- The Washington Times - Monday, April 2, 2007

The seizure of 15 British sailors and marines by Tehran is most telling about its leadership.

At the time of the incident, the Brits were operating outside the mouth of the Shatt al-Arab waterway a 125-mile channel separating Iraq and Iran having just inspected a merchant ship for contraband when swarmed by Iranian Republican Guard Corps (IRGC) boats and arrested.

The center of the waterway as the dividing line between the two countries was established by a 1975 treaty abrogated in 1980 when Saddam invaded Iran. No new treaty has been signed by the new Iraqi government and Iran. Satellite positioning clearly placed the British on the Iraqi side, despite Tehran’s claims they had entered Iranian waters in an act of “blatant aggression.” The Brits operated with Iraqi authorization and pursuant to a U.N. mandate. This begs the question was the Iranian plan of action well-conceived or more of a shoot-from-the-hip act of aggression involving little concern for international repercussions?

An early glimpse into President Mahmoud Ahmadinejad’s mindset sheds some light on this. Immediately after the Islamic Revolution swept the Ayatollah Ruhollah Khomeini to power in 1979, Mr. Ahmadinejad, then 23, joined an ultraconservative student group plotting the U.S. Embassy seizure in Tehran. When first discussed among the group’s membership, Mr. Ahmadinejad pressed to seize the Soviet Embassy too an idea rejected by the others.

This suggests while other group members apparently feared a double embassy seizure might provoke a more forceful or joint response by Washington and Moscow, Mr. Ahmadinejad gave such consequences no thought. We see, even at an early age, he was driven to act aggressively against an enemy, exercising little rational reflection of the consequences.

The incident reveals too Mr. Ahmadinejad’s comfort level with and perceived loyalties of his military commanders and senior government officials. He has nurtured a relationship with the IRGC by directing lucrative government contracts to its construction division; he has been quietly moving former IRGC commanders into prominent government positions; he has been carefully assigning operational responsibilities of critical military facilities to his IRGC cronies. He clearly feels he will be allowed, unlike our own president, to deal with Iran’s enemies as he sees fit.

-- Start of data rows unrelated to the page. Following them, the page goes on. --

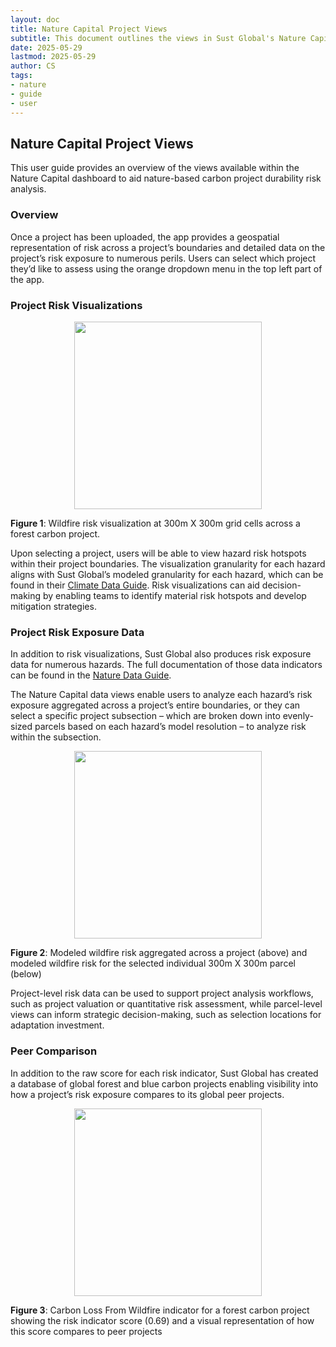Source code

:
 ```yaml
---
layout: doc
title: Nature Capital Project Views
subtitle: This document outlines the views in Sust Global's Nature Capital Dashboard.
date: 2025-05-29
lastmod: 2025-05-29
author: CS
tags:
- nature
- guide
- user
---
```


## Nature Capital Project Views
This user guide provides an overview of the views available within the Nature Capital dashboard to aid nature-based carbon project durability risk analysis. 

### Overview
Once a project has been uploaded, the app provides a geospatial representation of risk across a project’s boundaries and detailed data on the project’s risk exposure to numerous perils. Users can select which project they’d like to assess using the orange dropdown menu in the top left part of the app. 

### Project Risk Visualizations

<p align="center">
<img height="300" src="assets/images/dataguide/nature_grid_example.png">
</p>

**Figure 1**: Wildfire risk visualization at 300m X 300m grid cells across a forest carbon project.

Upon selecting a project, users will be able to view hazard risk hotspots within their project boundaries. The visualization granularity for each hazard aligns with Sust Global’s modeled granularity for each hazard, which can be found in their [Climate Data Guide](data-guide). Risk visualizations can aid decision-making by enabling teams to identify material risk hotspots and develop mitigation strategies.  

### Project Risk Exposure Data 
In addition to risk visualizations, Sust Global also produces risk exposure data for numerous hazards. The full documentation of those data indicators can be found in the [Nature Data Guide](nature-data-guide). 

The Nature Capital data views enable users to analyze each hazard’s risk exposure aggregated across a project’s entire boundaries, or they can select a specific project subsection – which are broken down into evenly-sized parcels based on each hazard’s model resolution – to analyze risk within the subsection. 

<p align="center">
<img height="300" src="assets/images/dataguide/nature_sidebar_example.png">
</p>

**Figure 2**: Modeled wildfire risk aggregated across a project (above) and modeled wildfire risk for the selected individual 300m X 300m parcel (below)

Project-level risk data can be used to support project analysis workflows, such as project valuation or quantitative risk assessment, while parcel-level views can inform strategic decision-making, such as selection locations for adaptation investment. 

### Peer Comparison
In addition to the raw score for each risk indicator, Sust Global has created a database of global forest and blue carbon projects enabling visibility into how a project’s risk exposure compares to its global peer projects.  

<p align="center">
<img height="300" src="assets/images/dataguide/nature_histogram_example.png">
</p>

**Figure 3**: Carbon Loss From Wildfire indicator for a forest carbon project showing the risk indicator score (0.69) and a visual representation of how this score compares to peer projects

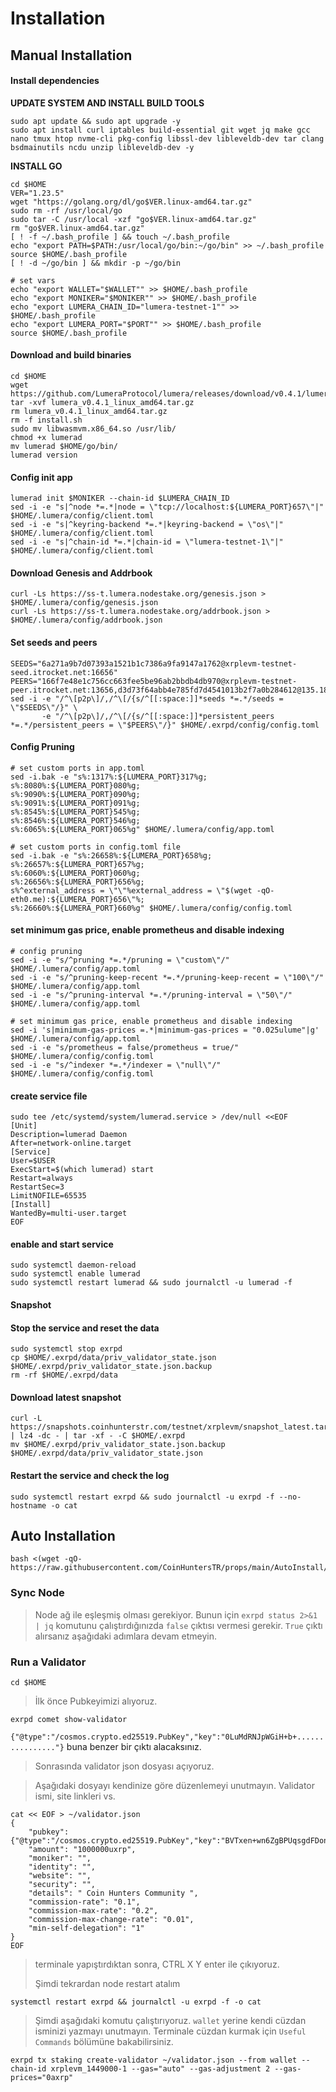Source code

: # Installation

## Manual Installation

#### Install dependencies <a href="#install-dependencies" id="install-dependencies"></a>

**UPDATE SYSTEM AND INSTALL BUILD TOOLS**

```
sudo apt update && sudo apt upgrade -y
sudo apt install curl iptables build-essential git wget jq make gcc nano tmux htop nvme-cli pkg-config libssl-dev libleveldb-dev tar clang bsdmainutils ncdu unzip libleveldb-dev -y
```

**INSTALL GO**

```
cd $HOME
VER="1.23.5"
wget "https://golang.org/dl/go$VER.linux-amd64.tar.gz"
sudo rm -rf /usr/local/go
sudo tar -C /usr/local -xzf "go$VER.linux-amd64.tar.gz"
rm "go$VER.linux-amd64.tar.gz"
[ ! -f ~/.bash_profile ] && touch ~/.bash_profile
echo "export PATH=$PATH:/usr/local/go/bin:~/go/bin" >> ~/.bash_profile
source $HOME/.bash_profile
[ ! -d ~/go/bin ] && mkdir -p ~/go/bin

# set vars
echo "export WALLET="$WALLET"" >> $HOME/.bash_profile
echo "export MONIKER="$MONIKER"" >> $HOME/.bash_profile
echo "export LUMERA_CHAIN_ID="lumera-testnet-1"" >> $HOME/.bash_profile
echo "export LUMERA_PORT="$PORT"" >> $HOME/.bash_profile
source $HOME/.bash_profile
```

#### Download and build binaries <a href="#download-and-build-binaries" id="download-and-build-binaries"></a>

```
cd $HOME
wget https://github.com/LumeraProtocol/lumera/releases/download/v0.4.1/lumera_v0.4.1_linux_amd64.tar.gz
tar -xvf lumera_v0.4.1_linux_amd64.tar.gz
rm lumera_v0.4.1_linux_amd64.tar.gz
rm -f install.sh
sudo mv libwasmvm.x86_64.so /usr/lib/
chmod +x lumerad
mv lumerad $HOME/go/bin/
lumerad version
```

#### Config init app

```
lumerad init $MONIKER --chain-id $LUMERA_CHAIN_ID
sed -i -e "s|^node *=.*|node = \"tcp://localhost:${LUMERA_PORT}657\"|" $HOME/.lumera/config/client.toml
sed -i -e "s|^keyring-backend *=.*|keyring-backend = \"os\"|" $HOME/.lumera/config/client.toml
sed -i -e "s|^chain-id *=.*|chain-id = \"lumera-testnet-1\"|" $HOME/.lumera/config/client.toml
```

#### Download Genesis and Addrbook

```
curl -Ls https://ss-t.lumera.nodestake.org/genesis.json > $HOME/.lumera/config/genesis.json 
curl -Ls https://ss-t.lumera.nodestake.org/addrbook.json > $HOME/.lumera/config/addrbook.json
```

#### Set seeds and peers

```
SEEDS="6a271a9b7d07393a1521b1c7386a9fa9147a1762@xrplevm-testnet-seed.itrocket.net:16656"
PEERS="166f7e48e1c756cc663fee5be96ab2bbdb4db970@xrplevm-testnet-peer.itrocket.net:13656,d3d73f64abb4e785fd7d4541013b2f7a0b284612@135.181.210.47:56656,edda2d19e6f124fb05a09490d8463670c1e4cdd9@65.109.58.214:26656,727b11452d568d6f09d6378ae1e2718311c288ad@152.53.228.219:26656,5998f89c7549ec10672bf16a4d5b90786e856393@195.3.223.73:22656,c451a651b8d513b3e2cd8724537a80481c8cfdfd@152.53.51.57:13656,a601123b671af68731b9137dac59ab3ca5f1ce29@195.3.223.78:22656,788ee1661ed6f87e19015d4884ab94c51bc36a5f@116.202.210.177:13656,ce425e9ae057c4d34e63284a124404eea7d7b942@95.214.55.184:23656,a4f2d903cebf5bc83fcb66fbda0af5cb922a6436@135.181.139.249:47656,ab41e5911826a692c08ced4d737e905ffb3a6c28@65.108.199.62:56656"
sed -i -e "/^\[p2p\]/,/^\[/{s/^[[:space:]]*seeds *=.*/seeds = \"$SEEDS\"/}" \
       -e "/^\[p2p\]/,/^\[/{s/^[[:space:]]*persistent_peers *=.*/persistent_peers = \"$PEERS\"/}" $HOME/.exrpd/config/config.toml
```

#### Config Pruning

```
# set custom ports in app.toml
sed -i.bak -e "s%:1317%:${LUMERA_PORT}317%g;
s%:8080%:${LUMERA_PORT}080%g;
s%:9090%:${LUMERA_PORT}090%g;
s%:9091%:${LUMERA_PORT}091%g;
s%:8545%:${LUMERA_PORT}545%g;
s%:8546%:${LUMERA_PORT}546%g;
s%:6065%:${LUMERA_PORT}065%g" $HOME/.lumera/config/app.toml

# set custom ports in config.toml file
sed -i.bak -e "s%:26658%:${LUMERA_PORT}658%g;
s%:26657%:${LUMERA_PORT}657%g;
s%:6060%:${LUMERA_PORT}060%g;
s%:26656%:${LUMERA_PORT}656%g;
s%^external_address = \"\"%external_address = \"$(wget -qO- eth0.me):${LUMERA_PORT}656\"%;
s%:26660%:${LUMERA_PORT}660%g" $HOME/.lumera/config/config.toml

```

#### set minimum gas price, enable prometheus and disable indexing

```
# config pruning
sed -i -e "s/^pruning *=.*/pruning = \"custom\"/" $HOME/.lumera/config/app.toml
sed -i -e "s/^pruning-keep-recent *=.*/pruning-keep-recent = \"100\"/" $HOME/.lumera/config/app.toml
sed -i -e "s/^pruning-interval *=.*/pruning-interval = \"50\"/" $HOME/.lumera/config/app.toml

# set minimum gas price, enable prometheus and disable indexing
sed -i 's|minimum-gas-prices =.*|minimum-gas-prices = "0.025ulume"|g' $HOME/.lumera/config/app.toml
sed -i -e "s/prometheus = false/prometheus = true/" $HOME/.lumera/config/config.toml
sed -i -e "s/^indexer *=.*/indexer = \"null\"/" $HOME/.lumera/config/config.toml
```

#### create service file

```
sudo tee /etc/systemd/system/lumerad.service > /dev/null <<EOF
[Unit]
Description=lumerad Daemon
After=network-online.target
[Service]
User=$USER
ExecStart=$(which lumerad) start
Restart=always
RestartSec=3
LimitNOFILE=65535
[Install]
WantedBy=multi-user.target
EOF
```

#### enable and start service

```
sudo systemctl daemon-reload
sudo systemctl enable lumerad
sudo systemctl restart lumerad && sudo journalctl -u lumerad -f
```

#### Snapshot

#### Stop the service and reset the data <a href="#stop-the-service-and-reset-the-data" id="stop-the-service-and-reset-the-data"></a>

```
sudo systemctl stop exrpd
cp $HOME/.exrpd/data/priv_validator_state.json $HOME/.exrpd/priv_validator_state.json.backup
rm -rf $HOME/.exrpd/data
```

#### Download latest snapshot <a href="#download-latest-snapshot" id="download-latest-snapshot"></a>

```
curl -L https://snapshots.coinhunterstr.com/testnet/xrplevm/snapshot_latest.tar.lz4 | lz4 -dc - | tar -xf - -C $HOME/.exrpd
mv $HOME/.exrpd/priv_validator_state.json.backup $HOME/.exrpd/data/priv_validator_state.json
```

#### Restart the service and check the log <a href="#restart-the-service-and-check-the-log" id="restart-the-service-and-check-the-log"></a>

```
sudo systemctl restart exrpd && sudo journalctl -u exrpd -f --no-hostname -o cat
```

## Auto Installation

```
bash <(wget -qO- https://raw.githubusercontent.com/CoinHuntersTR/props/main/AutoInstall/xrpl.sh)
```

### Sync Node

> Node ağ ile eşleşmiş olması gerekiyor. Bunun için `exrpd status 2>&1 | jq` komutunu çalıştırdığınızda `false` çıktısı vermesi gerekir. `True` çıktı alırsanız aşağıdaki adımlara devam etmeyin.

### Run a Validator

```
cd $HOME
```

> İlk önce Pubkeyimizi alıyoruz.

```
exrpd comet show-validator
```

`{"@type":"/cosmos.crypto.ed25519.PubKey","key":"0LuMdRNJpWGiH+b+................"}` buna benzer bir çıktı alacaksınız.

> Sonrasında validator json dosyası açıyoruz.

> Aşağıdaki dosyayı kendinize göre düzenlemeyi unutmayın. Validator ismi, site linkleri vs.

```
cat << EOF > ~/validator.json
{   
    "pubkey":{"@type":"/cosmos.crypto.ed25519.PubKey","key":"BVTxen+wn6ZgBPUqsgdFDonZ3cr2r+eoYRfF8sTx6kQ="},
    "amount": "1000000uxrp",
    "moniker": "",
    "identity": "",
    "website": "",
    "security": "",
    "details": " Coin Hunters Community ",
    "commission-rate": "0.1",
    "commission-max-rate": "0.2",
    "commission-max-change-rate": "0.01",
    "min-self-delegation": "1"
}
EOF
```

> terminale yapıştırdıktan sonra, CTRL X Y enter ile çıkıyoruz.
>
> Şimdi tekrardan node restart atalım

```
systemctl restart exrpd && journalctl -u exrpd -f -o cat
```

> Şimdi aşağıdaki komutu çalıştırıyoruz. `wallet` yerine kendi cüzdan isminizi yazmayı unutmayın. Terminale cüzdan kurmak için `Useful Commands` bölümüne bakabilirsiniz.

```
exrpd tx staking create-validator ~/validator.json --from wallet --chain-id xrplevm_1449000-1 --gas="auto" --gas-adjustment 2 --gas-prices="0axrp"
```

Also telling is that IRGC, rather than regular naval forces, seized the 15 Brits. Iran has two military forces its regular forces and the IRGC. The latter was formed in 1979 as the former’s loyalty to the shah made it suspect. The IRGC commander reports directly to the supreme religious leader Ayatollah Ali Khamenei. Thus, this action had to be sanctioned by him.

Finally, also telling is Iran’s double standard. In 1979, we saw the Islamic Revolution ensconce a mindset in Tehran representing a whole new and irrational way of looking at the rest of the world. That year, the Iranian government, in its own act of “blatant aggression,” violated international law, invading and seizing U.S. territory (the U.S. Embassy in Tehran) in the only loss of U.S. territory since World War II. Embassy personnel were arrested, paraded around blindfolded, threatened continuously with death and, after 444 days, finally returned to the United States. Iran sees the world as its oyster, adhering to the perception no nation has a reciprocal right to violate its territorial sovereignty.

One of Britain’s greatest naval heroes, Lord Nelson, lost an eye in battle. In 1801, that loss proved useful in the early moments of another battle when Nelson’s senior, losing his nerve, signaled Nelson to retreat. Informed by his aide of the signal flag, Nelson knew this was the time to fight not flee. He placed the telescope to his blind eye, informing his aide he saw nothing, sailing off into battle and victory.

With his good eye, Nelson saw the fight must be taken to the enemy; with his blind eye he “saw” those who feared doing so.

The British response to yet another illogical and illegal act by Mr. Ahmadinejad has been Chamberlainesque. A stronger response was warranted from the 15 Brits at the time; a much stronger response is warranted now from their government. The question for Tony Blair is through which eye will he choose to focus in responding to this blatant act of aggression by Tehran.